I’ve seen some loading routines that needed temporary or staging data. We used to have some of this in a financial services firm where we had dedicated machines that would pick up files and then load them. However since we weren’t sure which machine would load what data, we wanted a shared data source. The developers didn’t know what to do, or how to share a staging table, so they used temporary tables. This gave us an all-or-nothing approach since the temporary tables disappeared if the connection was lost.

We also needed a similar shared temporary storage at SQLServerCentral for mail processing. We wanted to pull out rows from a table for a particular sending process, and mark them as used by that process only.
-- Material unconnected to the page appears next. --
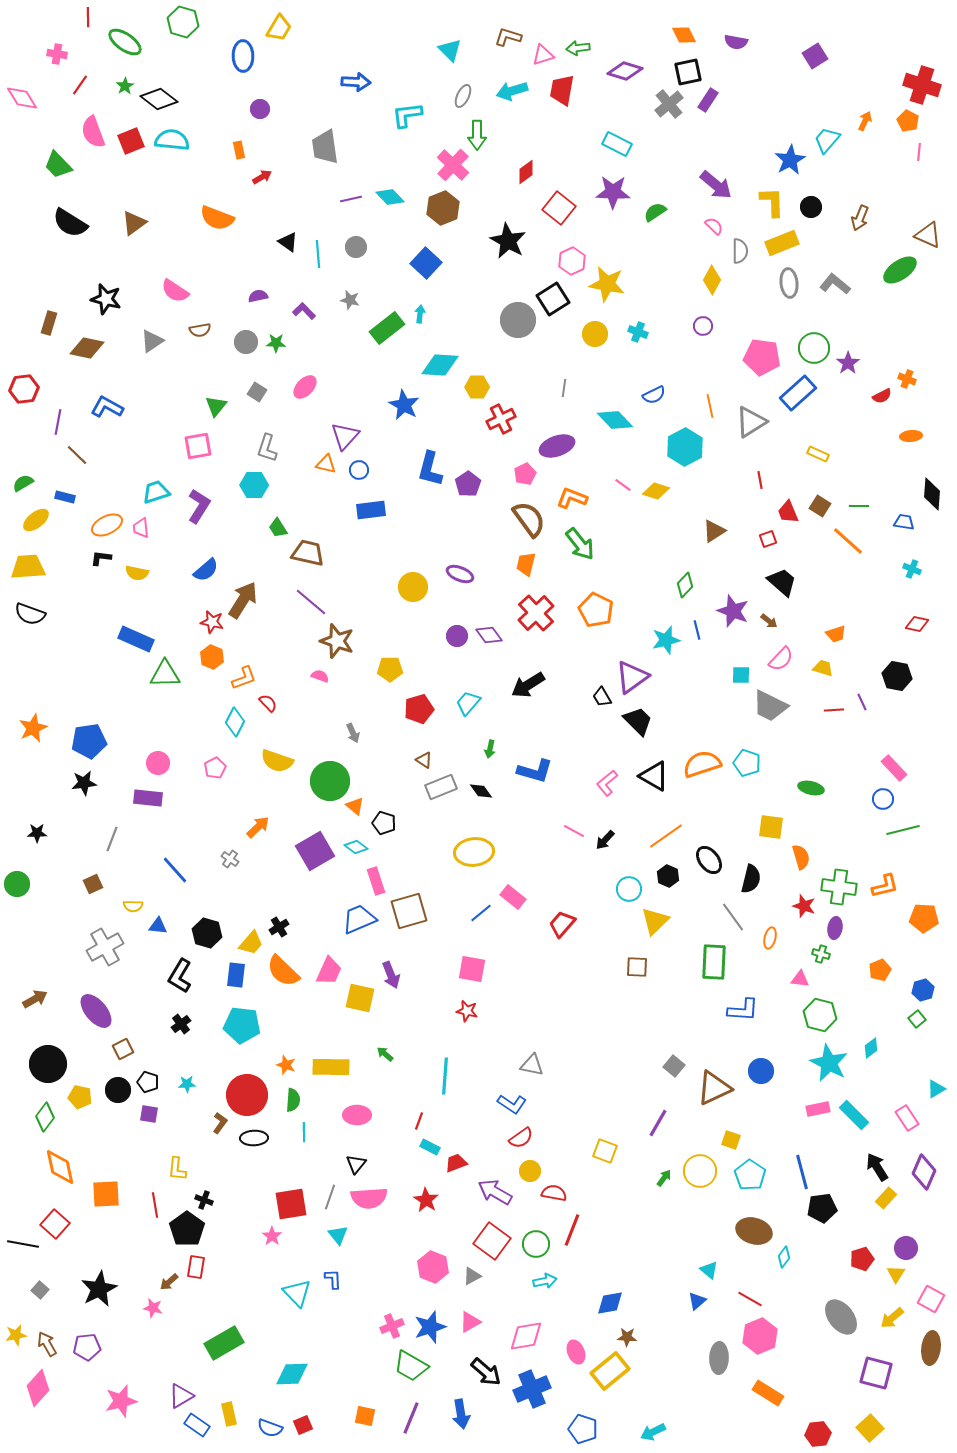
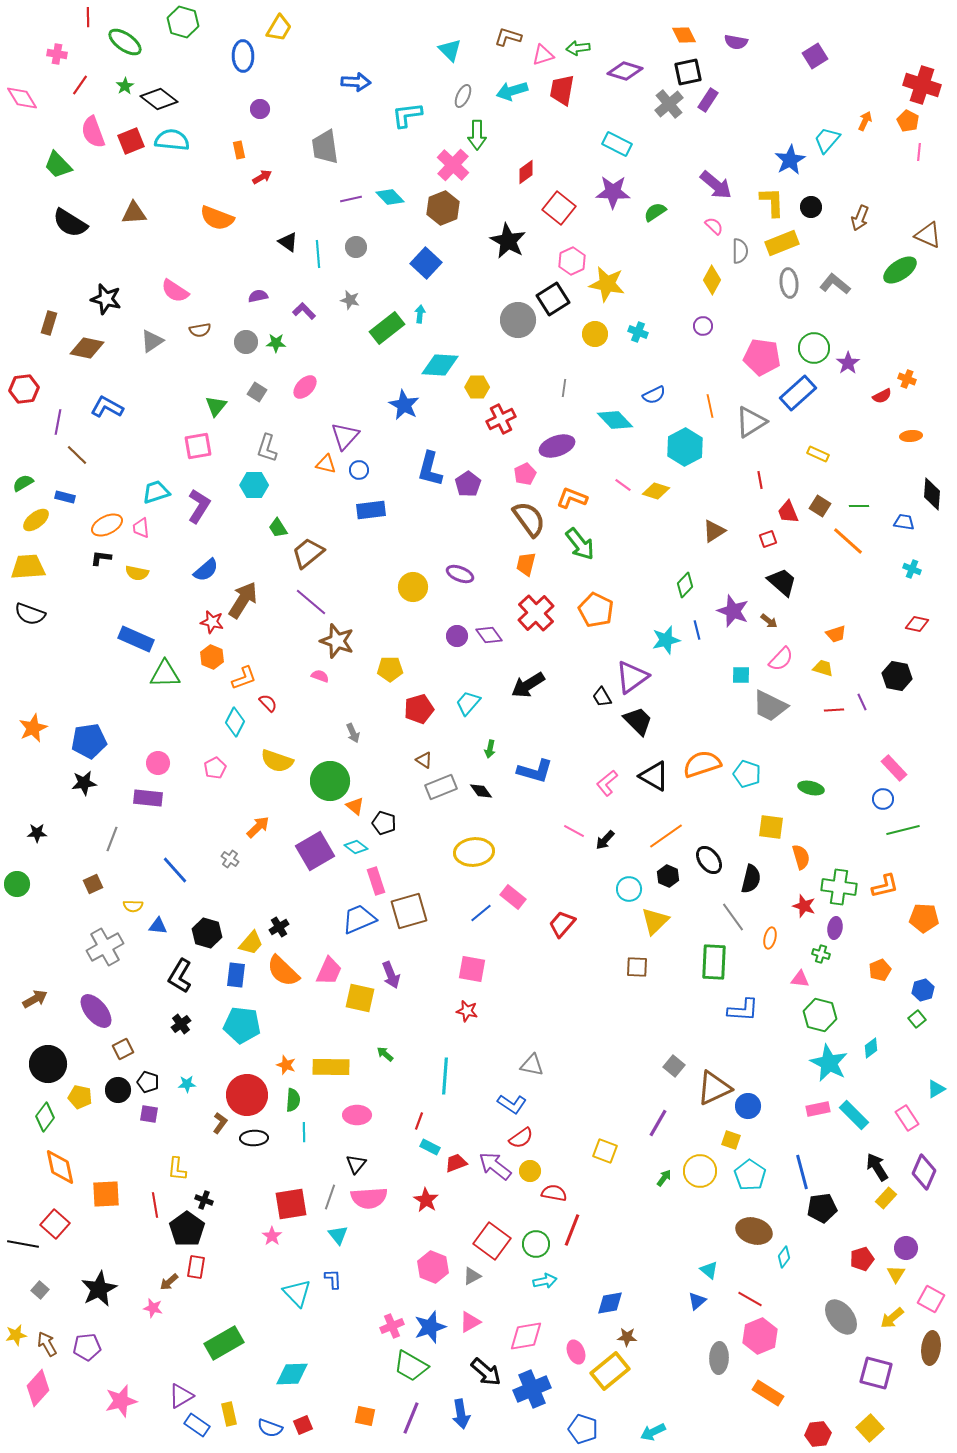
brown triangle at (134, 223): moved 10 px up; rotated 32 degrees clockwise
brown trapezoid at (308, 553): rotated 52 degrees counterclockwise
cyan pentagon at (747, 763): moved 11 px down
blue circle at (761, 1071): moved 13 px left, 35 px down
purple arrow at (495, 1192): moved 26 px up; rotated 8 degrees clockwise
Since we had multiple machines that would act as senders, each of them generic, again, we wanted to share some type of “workspace” on SQL Server, but have it unique to each connection.

The way that I’ve handled both of these in the past is to create a real table containing the structure I need and then add a column to it that identifies the session. If there’s an issue, you can see what rows were in process by a session and either assign them elsewhere, or return them to the pool.

As an example, let’s say you need to send lots of emails, but you want to store some of this data in SQL Server as it’s processed. I could create a table like this:

CREATE TABLE EmailSends
( EmailAddress varchar(20)
,
SUBJECT varchar(200)
,
Msg varchar(2000)
,
SPID int
)

I have the basic data here to send an email. I can load this from other tables, and then add in the SPID. This column allows me to uniquely identify a session, and the process working with this table can determine which rows it should process. I could load this table like this:

INSERT EmailSends
SELECT
EmailAddress, '', '', @@SPID
FROM EmailList
This inserts all the emails, and marks these rows as belonging to my SPID. If another connection ran this same query, they’d have rows marked with a different SPID. I could now do some processing on “my” rows like this:
UPDATE dbo.EmailSends
SET Subject = a.SUBJECT
FROM
EmailSubjects a
WHERE a.EmailID = 1
AND EmailSends.SPID = @@SPID

What happens if there’s data in this table with my SPID that isn’t mine? That can’t happen if you do this both at the beginning and end of your connection:
DELETE dbo.EmailSends
WHERE SPID = @@SPID

It’s a crude technique, and doesn’t necessarily fit a lot of situations, but if you want to use this to manage workloads, maybe redistribute things to different processes, this can help you.